The final Café Scientifique: What lies ahead
To move forward, they first had to travel backward.
This past Tuesday, in front of a crowd that filled the Boothbay Harbor Opera House to near capacity, Colin Woodard and Dr. Graham Shimmield discussed the future of oceanography and science as we know it.
At the final Bigelow Labs Café Scientifique, “40 Years of Discovery and What Lies Ahead,” the pair first began with their respective histories and told the audience where they stood 40 years ago.
Woodard, now a national affairs writer for the Portland Press Herald/Maine Sunday Telegram, was just a child four decades past. He said he grew up in Southport, and in those days, when he was five years old, he would sail with his family on small sailboats for days at a time.
"To be tied to the wind and the currents, you begin communing with nature," Woodard said. "It comes to seem more real than anything else."
This was the beginning of his immersion of the sea, and he said it set the stage for his interest in oceanography later on in life.
Shimmield, now the executive director of the Bigelow Laboratory for Ocean Sciences, was a few years older than Woodard at that time, but said he also grew up near the water. His parents lived in Trinidad and had a home that sat right on the beach. He had ample access to the ocean.
"By living in a place like that and being so close to the sea," he said, "I found the sea, beach and marine life totally fascinating.
"I remember a profusion of coral and marine life. I had always wanted to go to sleep, falling asleep, to the sound of the sea."
Woodard then described his reporting on environmental problems in the ‘90s in Europe. He lived in Budapest near the Danube River, and he spoke about how the Danube became the central image of pollution for him.

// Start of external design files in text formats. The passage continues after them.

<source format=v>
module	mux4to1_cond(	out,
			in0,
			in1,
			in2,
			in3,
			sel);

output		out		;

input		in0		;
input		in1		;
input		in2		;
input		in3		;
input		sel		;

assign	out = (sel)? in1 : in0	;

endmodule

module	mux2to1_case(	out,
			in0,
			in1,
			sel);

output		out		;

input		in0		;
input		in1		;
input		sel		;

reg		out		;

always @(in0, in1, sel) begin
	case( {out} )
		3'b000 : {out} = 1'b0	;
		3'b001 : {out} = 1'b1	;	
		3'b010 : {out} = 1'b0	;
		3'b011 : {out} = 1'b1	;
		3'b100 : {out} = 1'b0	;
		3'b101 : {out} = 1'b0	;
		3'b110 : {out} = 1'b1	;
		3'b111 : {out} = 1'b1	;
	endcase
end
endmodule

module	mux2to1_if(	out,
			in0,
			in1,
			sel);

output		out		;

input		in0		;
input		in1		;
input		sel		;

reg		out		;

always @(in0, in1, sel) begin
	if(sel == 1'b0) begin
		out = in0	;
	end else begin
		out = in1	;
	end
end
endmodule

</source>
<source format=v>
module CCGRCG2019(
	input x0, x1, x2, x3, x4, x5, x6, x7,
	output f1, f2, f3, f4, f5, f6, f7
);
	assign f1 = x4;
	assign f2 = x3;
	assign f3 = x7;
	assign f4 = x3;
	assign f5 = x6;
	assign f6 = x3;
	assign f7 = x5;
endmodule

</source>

He said he was one of the first to ask the ultimate hard question about where the pollution was heading. It went directly to the Black Sea.

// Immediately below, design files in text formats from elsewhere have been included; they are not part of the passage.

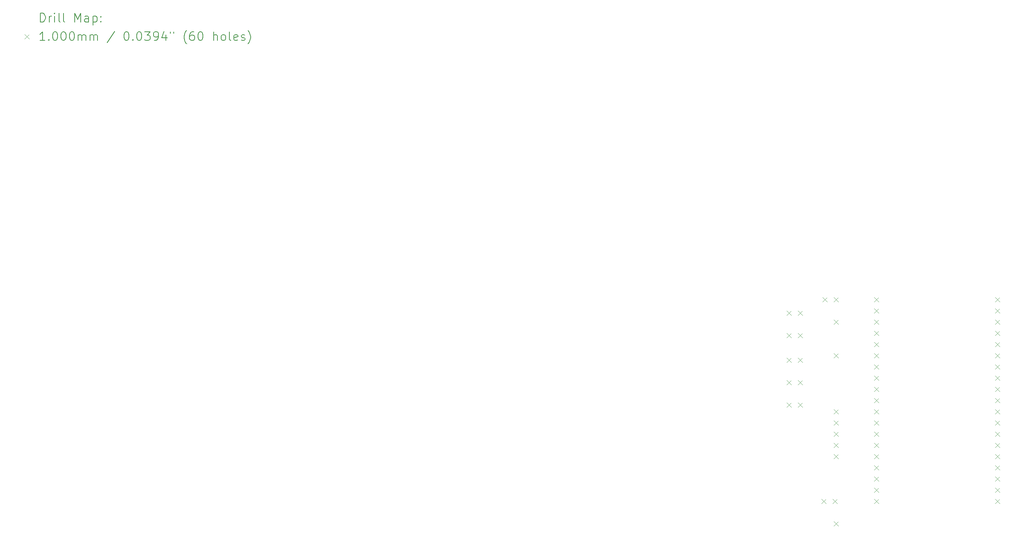
<source format=gbr>
%TF.GenerationSoftware,KiCad,Pcbnew,(6.0.7)*%
%TF.CreationDate,2022-12-08T14:28:34+01:00*%
%TF.ProjectId,_autosave-ExoTool,5f617574-6f73-4617-9665-2d45786f546f,rev?*%
%TF.SameCoordinates,Original*%
%TF.FileFunction,Drillmap*%
%TF.FilePolarity,Positive*%
%FSLAX45Y45*%
G04 Gerber Fmt 4.5, Leading zero omitted, Abs format (unit mm)*
G04 Created by KiCad (PCBNEW (6.0.7)) date 2022-12-08 14:28:34*
%MOMM*%
%LPD*%
G01*
G04 APERTURE LIST*
%ADD10C,0.200000*%
%ADD11C,0.100000*%
G04 APERTURE END LIST*
D10*
D11*
X17171200Y-6858800D02*
X17271200Y-6958800D01*
X17271200Y-6858800D02*
X17171200Y-6958800D01*
X17171200Y-7366800D02*
X17271200Y-7466800D01*
X17271200Y-7366800D02*
X17171200Y-7466800D01*
X17171200Y-7925600D02*
X17271200Y-8025600D01*
X17271200Y-7925600D02*
X17171200Y-8025600D01*
X17171200Y-8433600D02*
X17271200Y-8533600D01*
X17271200Y-8433600D02*
X17171200Y-8533600D01*
X17171200Y-8941600D02*
X17271200Y-9041600D01*
X17271200Y-8941600D02*
X17171200Y-9041600D01*
X17425200Y-6858800D02*
X17525200Y-6958800D01*
X17525200Y-6858800D02*
X17425200Y-6958800D01*
X17425200Y-7366800D02*
X17525200Y-7466800D01*
X17525200Y-7366800D02*
X17425200Y-7466800D01*
X17425200Y-7925600D02*
X17525200Y-8025600D01*
X17525200Y-7925600D02*
X17425200Y-8025600D01*
X17425200Y-8433600D02*
X17525200Y-8533600D01*
X17525200Y-8433600D02*
X17425200Y-8533600D01*
X17425200Y-8941600D02*
X17525200Y-9041600D01*
X17525200Y-8941600D02*
X17425200Y-9041600D01*
X17959100Y-11126000D02*
X18059100Y-11226000D01*
X18059100Y-11126000D02*
X17959100Y-11226000D01*
X17984000Y-6554000D02*
X18084000Y-6654000D01*
X18084000Y-6554000D02*
X17984000Y-6654000D01*
X18213100Y-11126000D02*
X18313100Y-11226000D01*
X18313100Y-11126000D02*
X18213100Y-11226000D01*
X18238000Y-6554000D02*
X18338000Y-6654000D01*
X18338000Y-6554000D02*
X18238000Y-6654000D01*
X18238000Y-7062000D02*
X18338000Y-7162000D01*
X18338000Y-7062000D02*
X18238000Y-7162000D01*
X18238000Y-7824000D02*
X18338000Y-7924000D01*
X18338000Y-7824000D02*
X18238000Y-7924000D01*
X18238000Y-9094000D02*
X18338000Y-9194000D01*
X18338000Y-9094000D02*
X18238000Y-9194000D01*
X18238000Y-9348000D02*
X18338000Y-9448000D01*
X18338000Y-9348000D02*
X18238000Y-9448000D01*
X18238000Y-9602000D02*
X18338000Y-9702000D01*
X18338000Y-9602000D02*
X18238000Y-9702000D01*
X18238000Y-9856000D02*
X18338000Y-9956000D01*
X18338000Y-9856000D02*
X18238000Y-9956000D01*
X18238000Y-10110000D02*
X18338000Y-10210000D01*
X18338000Y-10110000D02*
X18238000Y-10210000D01*
X18238000Y-11634000D02*
X18338000Y-11734000D01*
X18338000Y-11634000D02*
X18238000Y-11734000D01*
X19152400Y-6555000D02*
X19252400Y-6655000D01*
X19252400Y-6555000D02*
X19152400Y-6655000D01*
X19152400Y-6809000D02*
X19252400Y-6909000D01*
X19252400Y-6809000D02*
X19152400Y-6909000D01*
X19152400Y-7063000D02*
X19252400Y-7163000D01*
X19252400Y-7063000D02*
X19152400Y-7163000D01*
X19152400Y-7317000D02*
X19252400Y-7417000D01*
X19252400Y-7317000D02*
X19152400Y-7417000D01*
X19152400Y-7571000D02*
X19252400Y-7671000D01*
X19252400Y-7571000D02*
X19152400Y-7671000D01*
X19152400Y-7825000D02*
X19252400Y-7925000D01*
X19252400Y-7825000D02*
X19152400Y-7925000D01*
X19152400Y-8079000D02*
X19252400Y-8179000D01*
X19252400Y-8079000D02*
X19152400Y-8179000D01*
X19152400Y-8333000D02*
X19252400Y-8433000D01*
X19252400Y-8333000D02*
X19152400Y-8433000D01*
X19152400Y-8587000D02*
X19252400Y-8687000D01*
X19252400Y-8587000D02*
X19152400Y-8687000D01*
X19152400Y-8841000D02*
X19252400Y-8941000D01*
X19252400Y-8841000D02*
X19152400Y-8941000D01*
X19152400Y-9095000D02*
X19252400Y-9195000D01*
X19252400Y-9095000D02*
X19152400Y-9195000D01*
X19152400Y-9349000D02*
X19252400Y-9449000D01*
X19252400Y-9349000D02*
X19152400Y-9449000D01*
X19152400Y-9603000D02*
X19252400Y-9703000D01*
X19252400Y-9603000D02*
X19152400Y-9703000D01*
X19152400Y-9857000D02*
X19252400Y-9957000D01*
X19252400Y-9857000D02*
X19152400Y-9957000D01*
X19152400Y-10111000D02*
X19252400Y-10211000D01*
X19252400Y-10111000D02*
X19152400Y-10211000D01*
X19152400Y-10365000D02*
X19252400Y-10465000D01*
X19252400Y-10365000D02*
X19152400Y-10465000D01*
X19152400Y-10619000D02*
X19252400Y-10719000D01*
X19252400Y-10619000D02*
X19152400Y-10719000D01*
X19152400Y-10873000D02*
X19252400Y-10973000D01*
X19252400Y-10873000D02*
X19152400Y-10973000D01*
X19152400Y-11127000D02*
X19252400Y-11227000D01*
X19252400Y-11127000D02*
X19152400Y-11227000D01*
X21895600Y-6554000D02*
X21995600Y-6654000D01*
X21995600Y-6554000D02*
X21895600Y-6654000D01*
X21895600Y-6808000D02*
X21995600Y-6908000D01*
X21995600Y-6808000D02*
X21895600Y-6908000D01*
X21895600Y-7062000D02*
X21995600Y-7162000D01*
X21995600Y-7062000D02*
X21895600Y-7162000D01*
X21895600Y-7316000D02*
X21995600Y-7416000D01*
X21995600Y-7316000D02*
X21895600Y-7416000D01*
X21895600Y-7570000D02*
X21995600Y-7670000D01*
X21995600Y-7570000D02*
X21895600Y-7670000D01*
X21895600Y-7824000D02*
X21995600Y-7924000D01*
X21995600Y-7824000D02*
X21895600Y-7924000D01*
X21895600Y-8078000D02*
X21995600Y-8178000D01*
X21995600Y-8078000D02*
X21895600Y-8178000D01*
X21895600Y-8332000D02*
X21995600Y-8432000D01*
X21995600Y-8332000D02*
X21895600Y-8432000D01*
X21895600Y-8586000D02*
X21995600Y-8686000D01*
X21995600Y-8586000D02*
X21895600Y-8686000D01*
X21895600Y-8840000D02*
X21995600Y-8940000D01*
X21995600Y-8840000D02*
X21895600Y-8940000D01*
X21895600Y-9094000D02*
X21995600Y-9194000D01*
X21995600Y-9094000D02*
X21895600Y-9194000D01*
X21895600Y-9348000D02*
X21995600Y-9448000D01*
X21995600Y-9348000D02*
X21895600Y-9448000D01*
X21895600Y-9602000D02*
X21995600Y-9702000D01*
X21995600Y-9602000D02*
X21895600Y-9702000D01*
X21895600Y-9856000D02*
X21995600Y-9956000D01*
X21995600Y-9856000D02*
X21895600Y-9956000D01*
X21895600Y-10110000D02*
X21995600Y-10210000D01*
X21995600Y-10110000D02*
X21895600Y-10210000D01*
X21895600Y-10364000D02*
X21995600Y-10464000D01*
X21995600Y-10364000D02*
X21895600Y-10464000D01*
X21895600Y-10618000D02*
X21995600Y-10718000D01*
X21995600Y-10618000D02*
X21895600Y-10718000D01*
X21895600Y-10872000D02*
X21995600Y-10972000D01*
X21995600Y-10872000D02*
X21895600Y-10972000D01*
X21895600Y-11126000D02*
X21995600Y-11226000D01*
X21995600Y-11126000D02*
X21895600Y-11226000D01*
D10*
X257619Y-310476D02*
X257619Y-110476D01*
X305238Y-110476D01*
X333810Y-120000D01*
X352857Y-139048D01*
X362381Y-158095D01*
X371905Y-196190D01*
X371905Y-224762D01*
X362381Y-262857D01*
X352857Y-281905D01*
X333810Y-300952D01*
X305238Y-310476D01*
X257619Y-310476D01*
X457619Y-310476D02*
X457619Y-177143D01*
X457619Y-215238D02*
X467143Y-196190D01*
X476667Y-186667D01*
X495714Y-177143D01*
X514762Y-177143D01*
X581429Y-310476D02*
X581429Y-177143D01*
X581429Y-110476D02*
X571905Y-120000D01*
X581429Y-129524D01*
X590952Y-120000D01*
X581429Y-110476D01*
X581429Y-129524D01*
X705238Y-310476D02*
X686190Y-300952D01*
X676667Y-281905D01*
X676667Y-110476D01*
X810000Y-310476D02*
X790952Y-300952D01*
X781428Y-281905D01*
X781428Y-110476D01*
X1038571Y-310476D02*
X1038571Y-110476D01*
X1105238Y-253333D01*
X1171905Y-110476D01*
X1171905Y-310476D01*
X1352857Y-310476D02*
X1352857Y-205714D01*
X1343333Y-186667D01*
X1324286Y-177143D01*
X1286190Y-177143D01*
X1267143Y-186667D01*
X1352857Y-300952D02*
X1333810Y-310476D01*
X1286190Y-310476D01*
X1267143Y-300952D01*
X1257619Y-281905D01*
X1257619Y-262857D01*
X1267143Y-243809D01*
X1286190Y-234286D01*
X1333810Y-234286D01*
X1352857Y-224762D01*
X1448095Y-177143D02*
X1448095Y-377143D01*
X1448095Y-186667D02*
X1467143Y-177143D01*
X1505238Y-177143D01*
X1524286Y-186667D01*
X1533809Y-196190D01*
X1543333Y-215238D01*
X1543333Y-272381D01*
X1533809Y-291429D01*
X1524286Y-300952D01*
X1505238Y-310476D01*
X1467143Y-310476D01*
X1448095Y-300952D01*
X1629048Y-291429D02*
X1638571Y-300952D01*
X1629048Y-310476D01*
X1619524Y-300952D01*
X1629048Y-291429D01*
X1629048Y-310476D01*
X1629048Y-186667D02*
X1638571Y-196190D01*
X1629048Y-205714D01*
X1619524Y-196190D01*
X1629048Y-186667D01*
X1629048Y-205714D01*
D11*
X-100000Y-590000D02*
X0Y-690000D01*
X0Y-590000D02*
X-100000Y-690000D01*
D10*
X362381Y-730476D02*
X248095Y-730476D01*
X305238Y-730476D02*
X305238Y-530476D01*
X286190Y-559048D01*
X267143Y-578095D01*
X248095Y-587619D01*
X448095Y-711428D02*
X457619Y-720952D01*
X448095Y-730476D01*
X438571Y-720952D01*
X448095Y-711428D01*
X448095Y-730476D01*
X581429Y-530476D02*
X600476Y-530476D01*
X619524Y-540000D01*
X629048Y-549524D01*
X638571Y-568571D01*
X648095Y-606667D01*
X648095Y-654286D01*
X638571Y-692381D01*
X629048Y-711428D01*
X619524Y-720952D01*
X600476Y-730476D01*
X581429Y-730476D01*
X562381Y-720952D01*
X552857Y-711428D01*
X543333Y-692381D01*
X533810Y-654286D01*
X533810Y-606667D01*
X543333Y-568571D01*
X552857Y-549524D01*
X562381Y-540000D01*
X581429Y-530476D01*
X771905Y-530476D02*
X790952Y-530476D01*
X810000Y-540000D01*
X819524Y-549524D01*
X829048Y-568571D01*
X838571Y-606667D01*
X838571Y-654286D01*
X829048Y-692381D01*
X819524Y-711428D01*
X810000Y-720952D01*
X790952Y-730476D01*
X771905Y-730476D01*
X752857Y-720952D01*
X743333Y-711428D01*
X733809Y-692381D01*
X724286Y-654286D01*
X724286Y-606667D01*
X733809Y-568571D01*
X743333Y-549524D01*
X752857Y-540000D01*
X771905Y-530476D01*
X962381Y-530476D02*
X981428Y-530476D01*
X1000476Y-540000D01*
X1010000Y-549524D01*
X1019524Y-568571D01*
X1029048Y-606667D01*
X1029048Y-654286D01*
X1019524Y-692381D01*
X1010000Y-711428D01*
X1000476Y-720952D01*
X981428Y-730476D01*
X962381Y-730476D01*
X943333Y-720952D01*
X933809Y-711428D01*
X924286Y-692381D01*
X914762Y-654286D01*
X914762Y-606667D01*
X924286Y-568571D01*
X933809Y-549524D01*
X943333Y-540000D01*
X962381Y-530476D01*
X1114762Y-730476D02*
X1114762Y-597143D01*
X1114762Y-616190D02*
X1124286Y-606667D01*
X1143333Y-597143D01*
X1171905Y-597143D01*
X1190952Y-606667D01*
X1200476Y-625714D01*
X1200476Y-730476D01*
X1200476Y-625714D02*
X1210000Y-606667D01*
X1229048Y-597143D01*
X1257619Y-597143D01*
X1276667Y-606667D01*
X1286190Y-625714D01*
X1286190Y-730476D01*
X1381429Y-730476D02*
X1381429Y-597143D01*
X1381429Y-616190D02*
X1390952Y-606667D01*
X1410000Y-597143D01*
X1438571Y-597143D01*
X1457619Y-606667D01*
X1467143Y-625714D01*
X1467143Y-730476D01*
X1467143Y-625714D02*
X1476667Y-606667D01*
X1495714Y-597143D01*
X1524286Y-597143D01*
X1543333Y-606667D01*
X1552857Y-625714D01*
X1552857Y-730476D01*
X1943333Y-520952D02*
X1771905Y-778095D01*
X2200476Y-530476D02*
X2219524Y-530476D01*
X2238571Y-540000D01*
X2248095Y-549524D01*
X2257619Y-568571D01*
X2267143Y-606667D01*
X2267143Y-654286D01*
X2257619Y-692381D01*
X2248095Y-711428D01*
X2238571Y-720952D01*
X2219524Y-730476D01*
X2200476Y-730476D01*
X2181429Y-720952D01*
X2171905Y-711428D01*
X2162381Y-692381D01*
X2152857Y-654286D01*
X2152857Y-606667D01*
X2162381Y-568571D01*
X2171905Y-549524D01*
X2181429Y-540000D01*
X2200476Y-530476D01*
X2352857Y-711428D02*
X2362381Y-720952D01*
X2352857Y-730476D01*
X2343333Y-720952D01*
X2352857Y-711428D01*
X2352857Y-730476D01*
X2486190Y-530476D02*
X2505238Y-530476D01*
X2524286Y-540000D01*
X2533810Y-549524D01*
X2543333Y-568571D01*
X2552857Y-606667D01*
X2552857Y-654286D01*
X2543333Y-692381D01*
X2533810Y-711428D01*
X2524286Y-720952D01*
X2505238Y-730476D01*
X2486190Y-730476D01*
X2467143Y-720952D01*
X2457619Y-711428D01*
X2448095Y-692381D01*
X2438571Y-654286D01*
X2438571Y-606667D01*
X2448095Y-568571D01*
X2457619Y-549524D01*
X2467143Y-540000D01*
X2486190Y-530476D01*
X2619524Y-530476D02*
X2743333Y-530476D01*
X2676667Y-606667D01*
X2705238Y-606667D01*
X2724286Y-616190D01*
X2733810Y-625714D01*
X2743333Y-644762D01*
X2743333Y-692381D01*
X2733810Y-711428D01*
X2724286Y-720952D01*
X2705238Y-730476D01*
X2648095Y-730476D01*
X2629048Y-720952D01*
X2619524Y-711428D01*
X2838571Y-730476D02*
X2876667Y-730476D01*
X2895714Y-720952D01*
X2905238Y-711428D01*
X2924286Y-682857D01*
X2933809Y-644762D01*
X2933809Y-568571D01*
X2924286Y-549524D01*
X2914762Y-540000D01*
X2895714Y-530476D01*
X2857619Y-530476D01*
X2838571Y-540000D01*
X2829048Y-549524D01*
X2819524Y-568571D01*
X2819524Y-616190D01*
X2829048Y-635238D01*
X2838571Y-644762D01*
X2857619Y-654286D01*
X2895714Y-654286D01*
X2914762Y-644762D01*
X2924286Y-635238D01*
X2933809Y-616190D01*
X3105238Y-597143D02*
X3105238Y-730476D01*
X3057619Y-520952D02*
X3010000Y-663810D01*
X3133809Y-663810D01*
X3200476Y-530476D02*
X3200476Y-568571D01*
X3276667Y-530476D02*
X3276667Y-568571D01*
X3571905Y-806667D02*
X3562381Y-797143D01*
X3543333Y-768571D01*
X3533809Y-749524D01*
X3524286Y-720952D01*
X3514762Y-673333D01*
X3514762Y-635238D01*
X3524286Y-587619D01*
X3533809Y-559048D01*
X3543333Y-540000D01*
X3562381Y-511428D01*
X3571905Y-501905D01*
X3733809Y-530476D02*
X3695714Y-530476D01*
X3676667Y-540000D01*
X3667143Y-549524D01*
X3648095Y-578095D01*
X3638571Y-616190D01*
X3638571Y-692381D01*
X3648095Y-711428D01*
X3657619Y-720952D01*
X3676667Y-730476D01*
X3714762Y-730476D01*
X3733809Y-720952D01*
X3743333Y-711428D01*
X3752857Y-692381D01*
X3752857Y-644762D01*
X3743333Y-625714D01*
X3733809Y-616190D01*
X3714762Y-606667D01*
X3676667Y-606667D01*
X3657619Y-616190D01*
X3648095Y-625714D01*
X3638571Y-644762D01*
X3876667Y-530476D02*
X3895714Y-530476D01*
X3914762Y-540000D01*
X3924286Y-549524D01*
X3933809Y-568571D01*
X3943333Y-606667D01*
X3943333Y-654286D01*
X3933809Y-692381D01*
X3924286Y-711428D01*
X3914762Y-720952D01*
X3895714Y-730476D01*
X3876667Y-730476D01*
X3857619Y-720952D01*
X3848095Y-711428D01*
X3838571Y-692381D01*
X3829048Y-654286D01*
X3829048Y-606667D01*
X3838571Y-568571D01*
X3848095Y-549524D01*
X3857619Y-540000D01*
X3876667Y-530476D01*
X4181428Y-730476D02*
X4181428Y-530476D01*
X4267143Y-730476D02*
X4267143Y-625714D01*
X4257619Y-606667D01*
X4238571Y-597143D01*
X4210000Y-597143D01*
X4190952Y-606667D01*
X4181428Y-616190D01*
X4390952Y-730476D02*
X4371905Y-720952D01*
X4362381Y-711428D01*
X4352857Y-692381D01*
X4352857Y-635238D01*
X4362381Y-616190D01*
X4371905Y-606667D01*
X4390952Y-597143D01*
X4419524Y-597143D01*
X4438571Y-606667D01*
X4448095Y-616190D01*
X4457619Y-635238D01*
X4457619Y-692381D01*
X4448095Y-711428D01*
X4438571Y-720952D01*
X4419524Y-730476D01*
X4390952Y-730476D01*
X4571905Y-730476D02*
X4552857Y-720952D01*
X4543333Y-701905D01*
X4543333Y-530476D01*
X4724286Y-720952D02*
X4705238Y-730476D01*
X4667143Y-730476D01*
X4648095Y-720952D01*
X4638571Y-701905D01*
X4638571Y-625714D01*
X4648095Y-606667D01*
X4667143Y-597143D01*
X4705238Y-597143D01*
X4724286Y-606667D01*
X4733810Y-625714D01*
X4733810Y-644762D01*
X4638571Y-663810D01*
X4810000Y-720952D02*
X4829048Y-730476D01*
X4867143Y-730476D01*
X4886190Y-720952D01*
X4895714Y-701905D01*
X4895714Y-692381D01*
X4886190Y-673333D01*
X4867143Y-663810D01*
X4838571Y-663810D01*
X4819524Y-654286D01*
X4810000Y-635238D01*
X4810000Y-625714D01*
X4819524Y-606667D01*
X4838571Y-597143D01*
X4867143Y-597143D01*
X4886190Y-606667D01*
X4962381Y-806667D02*
X4971905Y-797143D01*
X4990952Y-768571D01*
X5000476Y-749524D01*
X5010000Y-720952D01*
X5019524Y-673333D01*
X5019524Y-635238D01*
X5010000Y-587619D01*
X5000476Y-559048D01*
X4990952Y-540000D01*
X4971905Y-511428D01*
X4962381Y-501905D01*
M02*

</source>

"It was a biochemical disaster that no one saw coming," he said.
Pollution caused algae blooms that suffocated other life in the sea. And eventually an influx of jellyfish made the problem even worse by populating the area with no natural predators. Jellies grew to over 10 billion tons in total mass at one point.
"Have we reached a point where we can disrupt entire collections of species?" Woodard asked. First it was his experience of the ocean; then his first-hand witnessing of destructive pollution that thrust him into focusing more on similar issues.

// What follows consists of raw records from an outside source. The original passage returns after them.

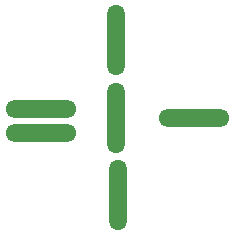
<source format=gbp>
G04 Layer: BottomPasteMaskLayer*
G04 EasyEDA v6.5.40, 2024-06-15 17:03:23*
G04 e63031535b224d068feaf967c7116de5,10*
G04 Gerber Generator version 0.2*
G04 Scale: 100 percent, Rotated: No, Reflected: No *
G04 Dimensions in millimeters *
G04 leading zeros omitted , absolute positions ,4 integer and 5 decimal *
%FSLAX45Y45*%
%MOMM*%

%ADD10O,1.499997X5.999988*%
%ADD11O,5.999988X1.499997*%

%LPD*%
D10*
G01*
X6146800Y6159500D03*
D11*
G01*
X5511800Y6235700D03*
G01*
X6807200Y6159500D03*
D10*
G01*
X6159500Y5511800D03*
D11*
G01*
X5511800Y6032500D03*
D10*
G01*
X6146800Y6819900D03*
M02*

</source>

Shimmield said his eventual entrance into the field of oceanography was more accidental. He worked on oil rigs around the time that he went to college, and he was able to see the impact the rigs had on different parts of the ocean. He was isolated and away from any other man-made structures, and that isolation brought things into focus for him.
They each agreed that their experiences made them realize that ocean life, indeed all life, was connected and that it was not right to think of different parts of the ecosystem as acting completely independently. That realization across all science has led to the development of ecosystem-based management, an approach to environmental management that considers all issues simultaneously rather than focusing on each issue in isolation.
The pair's history lead directly into questions from the audience. Since this night was meant to be more of a question-and-answer session more than the previous Bigelow talks, audience members were given about 20 minutes to converse with the presenters.
One audience member asked about the pervasive issue of spreading the message of science. "How do you get your message out?"
Shimmield said he believes that communication begins with advocacy for the oceanic sciences, which then leads to large-scale perception.
"Scientists are going through a period where they need to be counted and find out what they actually believe," Shimmield said. "That's a zone of discomfort for most scientists."
Instead of simply completing research in labs, he said, scientists must stand up for themselves and their professions by connecting with others through direct messages. They may be able to create advocates from those messages, and their efforts with a few individuals can blossom into widespread perception that, for instance, Earth systems rely on, and can affect, each other, so the actions of humans have a definite impact on the rest of the planet.
Regarding a related issue, a separate audience member brought up the Republican senator from Oklahoma, Jim Inhofe, who has spoken out directly against climate change science. The event participant asked Woodard what could be done about people, especially prominent public figures, speaking out against scientific evidence.
He responded simply by saying that getting the facts out will not always solve the problem. "People will ignore the facts," Woodard said.
The last question came from a man who described a photo of the Earth that was taken from space. The photo, an heirloom in his own family, shows a blue planet, and that amount of blue, he said, suggests that the oceans are clearly important because of their prominence on the planet. That said, he asked Shimmield how the scientific community was prepared to tackle such a physically large element with the funding they receive either privately or through government entities.
"I am concerned as a director of the (Bigelow) lab and for my colleagues," Shimmield said. Funding is harder than ever to get, he said, and at the same time, the cost of science is rising.
He quoted a recent figure and explained that 60 percent of scientific funding goes toward infrastructure: "That's just to keep the machines running."
He advocated for scientists being deliberate about their funding needs, and he stressed that it was important to get across the message that scientists only ask for money from governments after they have sat down and thought about it for long stretches of time. They are not asking for funds based on a whim.
The pair concluded the evening by remarking that that ocean has proven itself as resilient. The Black Sea, Colin said, has recovered after people began to clean up the Danube and lessen the pollution.
"When the pressure is taken off, ecosystems do rebuild."